Basta llegar a mi barrio y Lima ya huele a mar, a pescado muerto algunos días, los menos. Huele a una amable brisa, que intentas disfrutar mientras la humedad hace que se te calen los huesos de frío. Te abrigas y sonríes y sigues oliendo y precisando que huele a océano, que es más grande que el mar a secas.

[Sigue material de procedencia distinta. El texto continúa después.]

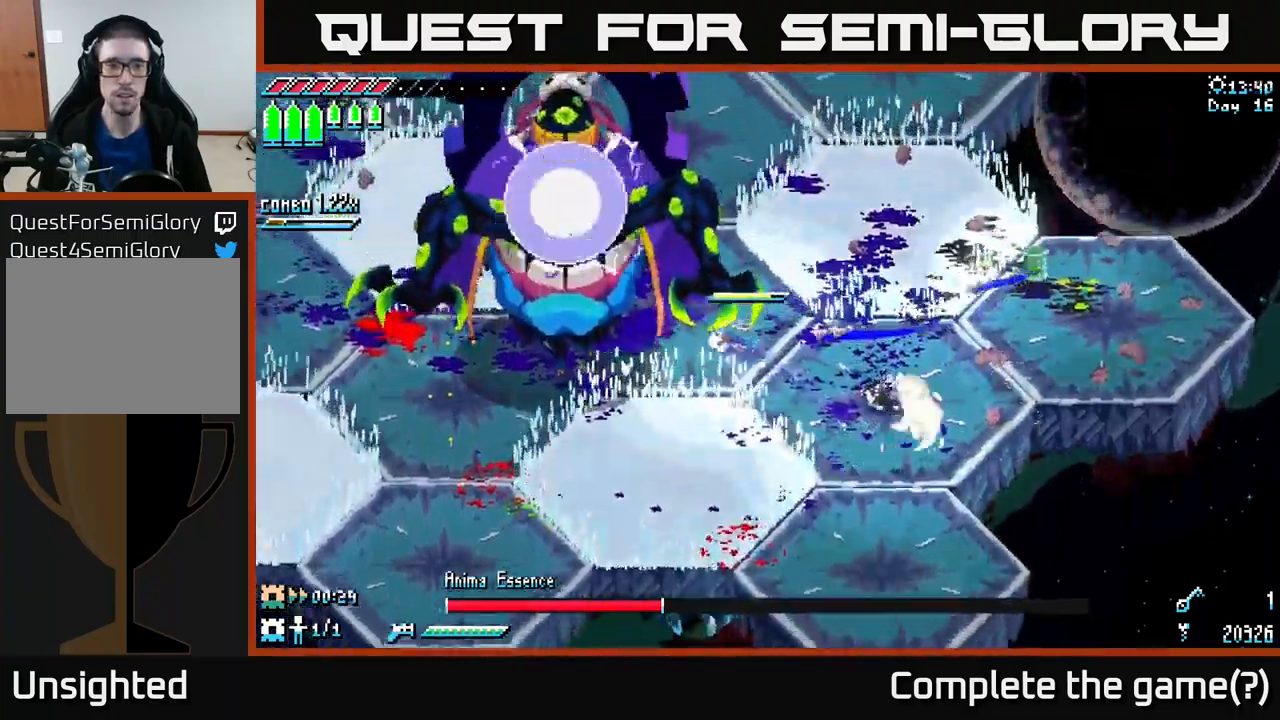
{"buttons": [], "left_stick": "center", "right_stick": "center", "events": [[67, "A", "up"], [84, "R2", "down"], [200, "R2", "up"], [250, "left_stick", "up"], [284, "X", "up"], [417, "left_stick", "center"]]}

Al amanecer, en Lima empieza a oler a fruta, a mercado y a una enorme fracción orgánica en la basura, pero da igual porque no se recicla.  Huele a jugo surtido en el desayuno, de ese que se toma mientras cantan los pájaros que te despertaron y que nunca escuchas en tu ciudad, donde hasta las cotorras empiezan tarde su rutina. Huele a diversidad biológica, a la profesión que un día tuviste.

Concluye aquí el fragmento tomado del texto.